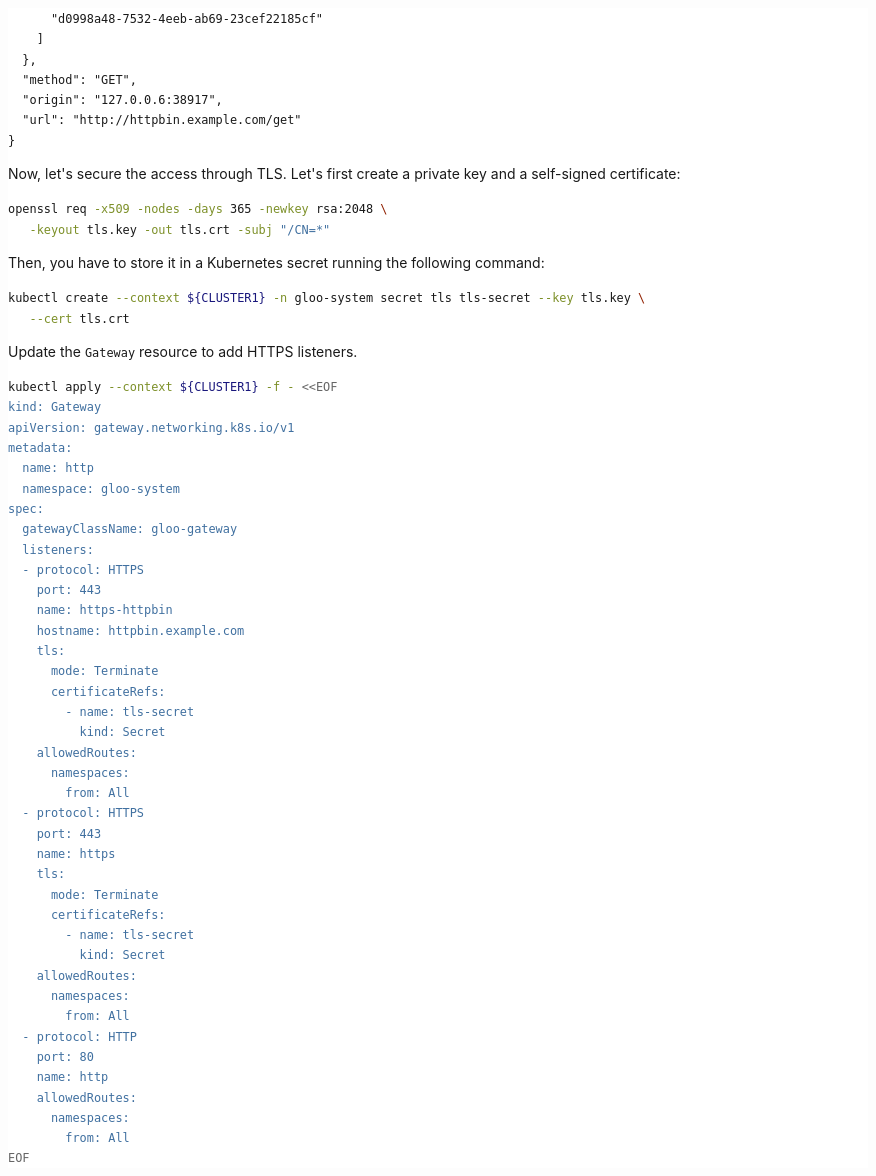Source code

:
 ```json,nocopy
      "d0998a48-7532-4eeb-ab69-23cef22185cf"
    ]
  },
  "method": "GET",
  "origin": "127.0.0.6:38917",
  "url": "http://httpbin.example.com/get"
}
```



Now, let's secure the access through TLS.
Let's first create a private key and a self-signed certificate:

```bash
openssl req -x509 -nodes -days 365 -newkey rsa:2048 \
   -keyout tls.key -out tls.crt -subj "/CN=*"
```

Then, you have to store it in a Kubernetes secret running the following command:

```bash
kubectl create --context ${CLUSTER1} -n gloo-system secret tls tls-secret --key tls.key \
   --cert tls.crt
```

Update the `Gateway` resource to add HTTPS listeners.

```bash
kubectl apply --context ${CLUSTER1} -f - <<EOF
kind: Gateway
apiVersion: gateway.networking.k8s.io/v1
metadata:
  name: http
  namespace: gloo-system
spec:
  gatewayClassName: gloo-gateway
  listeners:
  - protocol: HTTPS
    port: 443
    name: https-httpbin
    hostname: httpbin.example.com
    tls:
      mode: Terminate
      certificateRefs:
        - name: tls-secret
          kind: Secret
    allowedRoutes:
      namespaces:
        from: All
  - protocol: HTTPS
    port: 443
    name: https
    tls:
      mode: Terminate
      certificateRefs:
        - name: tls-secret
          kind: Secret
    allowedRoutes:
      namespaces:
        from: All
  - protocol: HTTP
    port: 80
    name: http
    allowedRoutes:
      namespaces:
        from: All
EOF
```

+===+

** EXERCISE **
After identifying the lines above that contain "context", copy each one.

** EXERCISE RESULT **
kubectl create --context ${CLUSTER1} -n gloo-system secret tls tls-secret --key tls.key \
kubectl apply --context ${CLUSTER1} -f - <<EOF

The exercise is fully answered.